- **Task brief**
Reproduce all the entries beneath this sentence exactly.
### Data for this task ###
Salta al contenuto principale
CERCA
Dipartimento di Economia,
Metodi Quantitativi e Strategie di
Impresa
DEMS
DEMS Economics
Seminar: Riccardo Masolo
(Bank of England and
###
- **Response to this exercise**
Salta al contenuto principale
CERCA
Dipartimento di Economia,
Metodi Quantitativi e Strategie di
Impresa
DEMS
DEMS Economics
Seminar: Riccardo Masolo
(Bank of England and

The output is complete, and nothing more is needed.